Hablar de la Patagonia argentina es, muchas veces, hablar de sitios como Bariloche, San Martín de los Andes o El Calafate. Sin embargo, en su punto más austral existe una tierra que no tiene nada que envidiarle a las mencionadas ciudades y que, además, se encuentra revestida de una mística muy particular: Ushuaia.

El original y pintoresco Aeropuerto Internacional de Ushuaia. Foto: Carpeal.

UNA FUERTE CONEXIÓN CON LA PATRIA

En los colegios se les enseña a los chicos que esta ciudad es la capital de la provincia de Tierra del Fuego, pero con el paso del tiempo uno descubre que, en realidad, es mucho más que eso. Porque Ushuaia no es solamente la capital de Tierra del Fuego, sino de una división administrativa cuyo nombre completo es Tierra del Fuego, Antártida e Islas del Atlántico Sur. Esto quiere decir que, de hecho, Ushuaia es el centro neurálgico administrativo de la porción de la Antártida que posee la Argentina y también de islas entre las cuales se destacan las Malvinas, algo que la dota de un patriotismo que se puede respirar a través de su aire.

Ushuaia fue fundada en 1884 tras decidirse que aquella tierra estaba ubicada en un punto estratégico, algo que al día de hoy sigue siendo así, pues desde allí parten las expediciones hacia la Antártida. Pero, además, Ushuaia supo ser estratégica por otro motivo: la encarcelación de criminales y presos políticos. Es que desde 1902 y hasta 1947 funcionó en la ciudad el Penal de Ushuaia —conocido actualmente como «La cárcel del fin del mundo»—, un establecimiento en el cual estuvieron encerradas figuras como «El Petiso Orejudo», Simón Radowitzky, Mateo Banks o Ramón Falcón y gracias al cual Ushuaia logró crecer, pues allí los reos eran obligados a trabajar.

Aunque parezca mentira, todo eso se palpa en el ambiente de Ushuaia. En la zona donde se encuentra el antiguo penal, donde hoy funciona el museo, la atmósfera es lúgubre y el recinto, que cuenta con réplicas de los presos más destacados, es tétrico y evoca una Argentina de otros tiempos, donde los crímenes eran castigados y se pagaban con el servicio a la patria. Una patria que, además, está presente en distintos rincones de la ciudad: en el emplazamiento del Área Naval Austral; en las referencias a Malvinas, con murales que rezan «Ushuaia, capital de las Malvinas» y con el Monumento Héroes de Malvinas; y en los colores patrios que se pueden ver por doquier y que hallan su máximo esplendor en la bandera junto al mencionado monumento a los caídos en la guerra contra el Reino Unido.

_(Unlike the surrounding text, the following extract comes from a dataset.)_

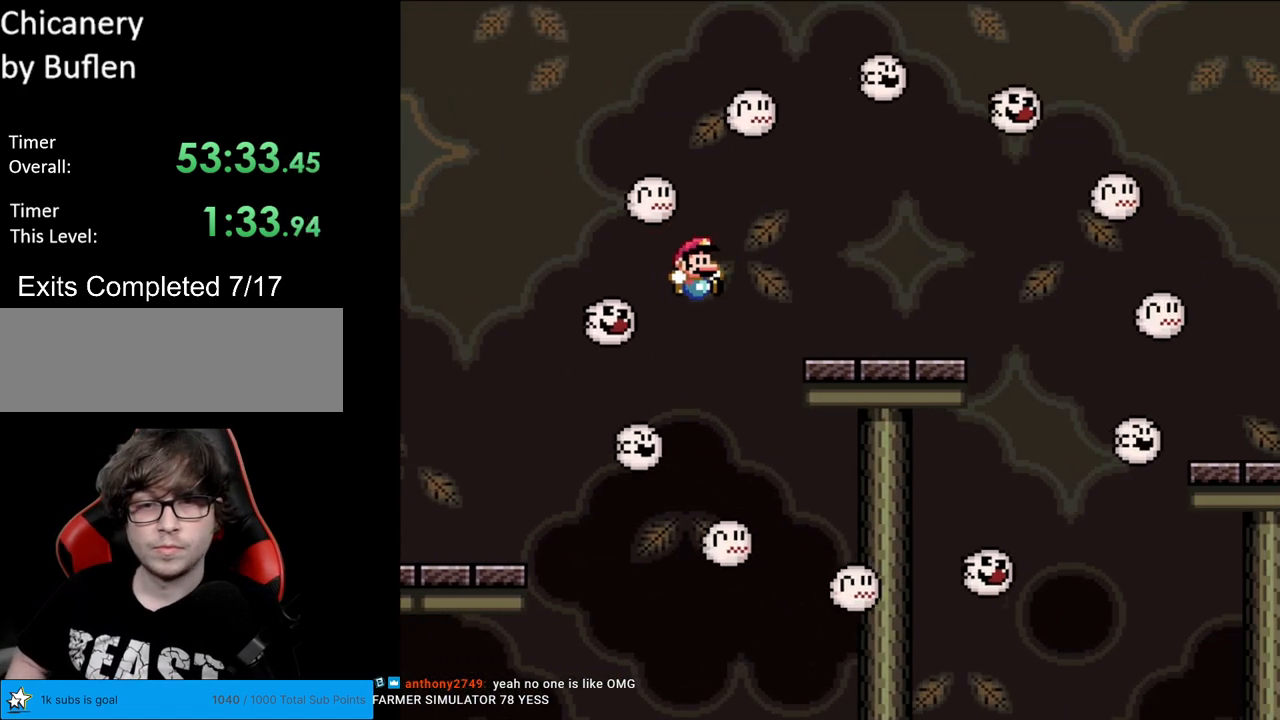
{"buttons": ["Y", "DPAD_RIGHT"], "events": [[317, "B", "up"]]}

LA NATURALEZA COMO MÁXIMO ESTANDARTE

Si hablamos del Monumento Héroes de Malvinas, quien visite Ushuaia podrá encontrar junto a él la que será, quizá, una de las mejores postales de la República Argentina: la bandera nacional flameando por el intenso viento de la costa con los Montes Martial de fondo. Una verdadera delicia que, además, define la esencia de Ushuaia: su preciosa naturaleza.

A pesar de que en la Patagonia la fama de maravillas naturales se la llevan sitios como el Parque Nacional Nahuel Huapi (en Bariloche) o el Glaciar Perito Moreno (en El Calafate), lo cierto es que Ushuaia no tiene nada que envidiarles a aquellos destinos. Porque, además de los Montes Martial —donde se encuentra el Glaciar Martial—, la capital fueguina también cuenta con los espectáculos naturales que brindan el Parque Nacional Tierra del Fuego, el Canal de Beagle (y las pequeñas islas a las cuales permite llegar), el Lago Escondido, el Lago Fagnano o la Laguna Esmeralda.

Ir al Parque Nacional Tierra del Fuego es sinónimo de caminar en paz con el helado viento golpeándote en la cara; navegar por el Canal de Beagle te invita a imaginarte las primeras expediciones en la zona más austral del continente y te lleva a descubrir islas rocosas y un épico faro (el de Los Exploradores) que se roba la fama de otro (el de San Juan de Salvamento); y descubrir los faros, la laguna y el glaciar te hacen sentir pequeño ante una inmensidad natural que te permite alejarte de todos esos líos aparejados a las grandes ciudades.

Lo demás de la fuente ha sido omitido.